You can get one from my website:

This may be useful for those interested in how one shows termination of System F by the reducibility method.

My note is based on Girard’s proof, showing strong normalization for System F with full beta-reduction. Here are the differences between this version of proof and Girard’s proof:

0. Restrict on CBV closed terms.

1. Eleminate the types at the term level, so the interpretation of the universal abstract type reflects a notion of ’intersection type’.

2. Reducible terms are not assumed to be typable.

3. Add a constant to the term to construct inactive terms, which makes the reducibility set to be non-empty.

4. Comments from Prof.
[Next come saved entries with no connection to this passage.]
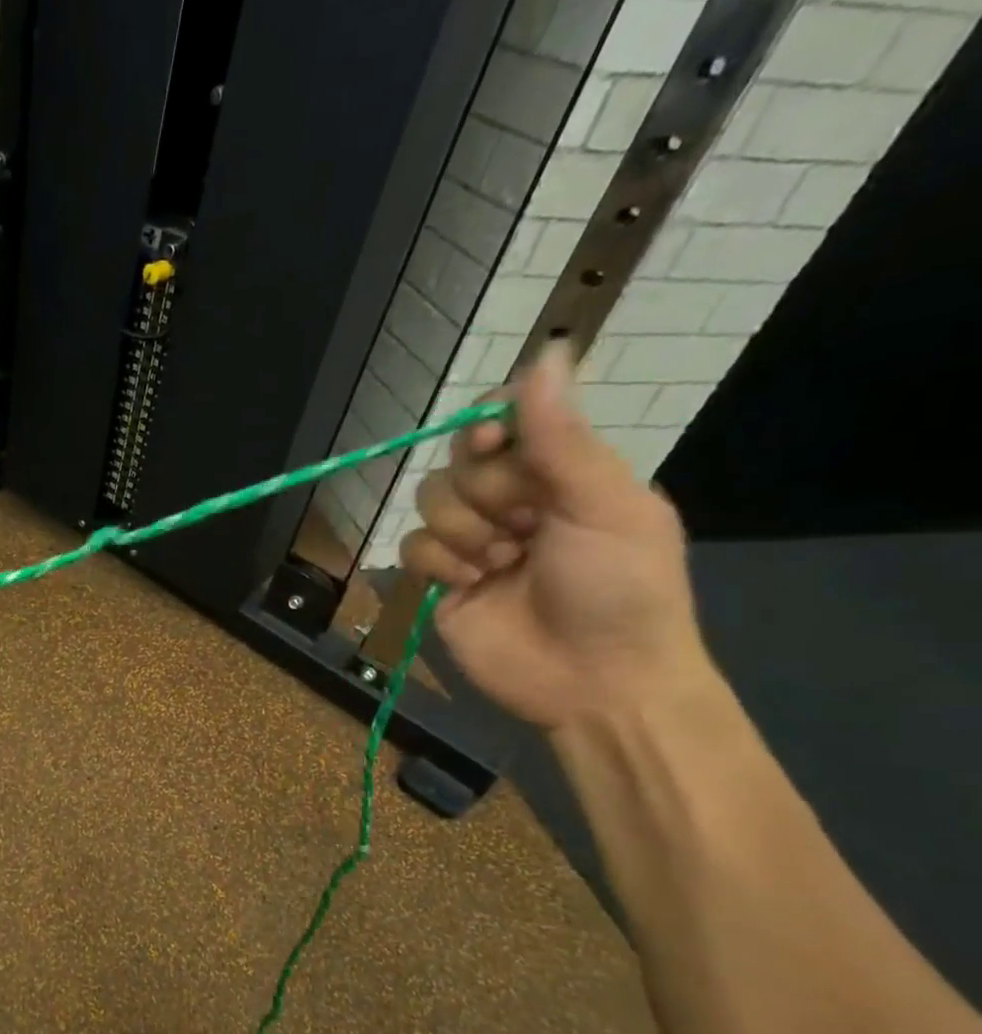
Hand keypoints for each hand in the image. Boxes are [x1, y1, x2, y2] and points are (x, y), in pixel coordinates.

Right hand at [398, 346, 708, 730]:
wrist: (595, 683)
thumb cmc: (621, 590)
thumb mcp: (605, 506)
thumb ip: (563, 437)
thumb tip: (549, 350)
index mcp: (563, 473)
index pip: (507, 419)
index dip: (488, 422)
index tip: (494, 439)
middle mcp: (514, 500)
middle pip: (460, 460)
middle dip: (487, 494)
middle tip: (525, 528)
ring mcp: (474, 540)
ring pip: (430, 501)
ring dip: (463, 531)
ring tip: (501, 564)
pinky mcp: (442, 579)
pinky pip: (412, 546)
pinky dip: (438, 563)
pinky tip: (472, 584)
Stump: The interpretation of every type is required to be non-empty is not flexible enough for some of the type theories we are interested in, since certain types really are expected to have empty interpretations (for example, equality types
like 0 = 1). Still, I think it was an excellent exercise to explore
this approach, and to discover what it can handle and what it cannot.



  1. I was also thinking about this lately. This is the version that I came up with:

    CR1 : if t in R, then t normalizes to a value.
    CR2 : if t ~> t’, then (t in R iff t’ in R).

    And then define RED by

    t in RED phi X ==
    t in phi(X)
    t in RED phi (T1 -> T2) ==
    t normalizes and
    forall t’ in RED phi T1,
    (t t’) in RED phi T2
    t in RED phi (Forall X. T) ==
    forall R in CR,
    t in RED (phi, R/X) T

    In other words, the difference to your relation is that in the arrow case I explicitly postulate that the term normalizes (like Pierce’s proof in TaPL).

    This also seems to work, and avoids having to force all the RED-sets to be nonempty.

  2. Vilhelm,
    Thanks for sharing your thoughts. I agree
    with you that your version should also be working as well and without showing the non-empty.

    And just as Prof. Stump said, in some cases, we really need to let the reducibility set to be empty–[|0=1|]. Thus your version has the ability to analyze this sort of system, which is really good.

    And to be honest, I still not sure what we really gain to have a nonempty interpretation for every types.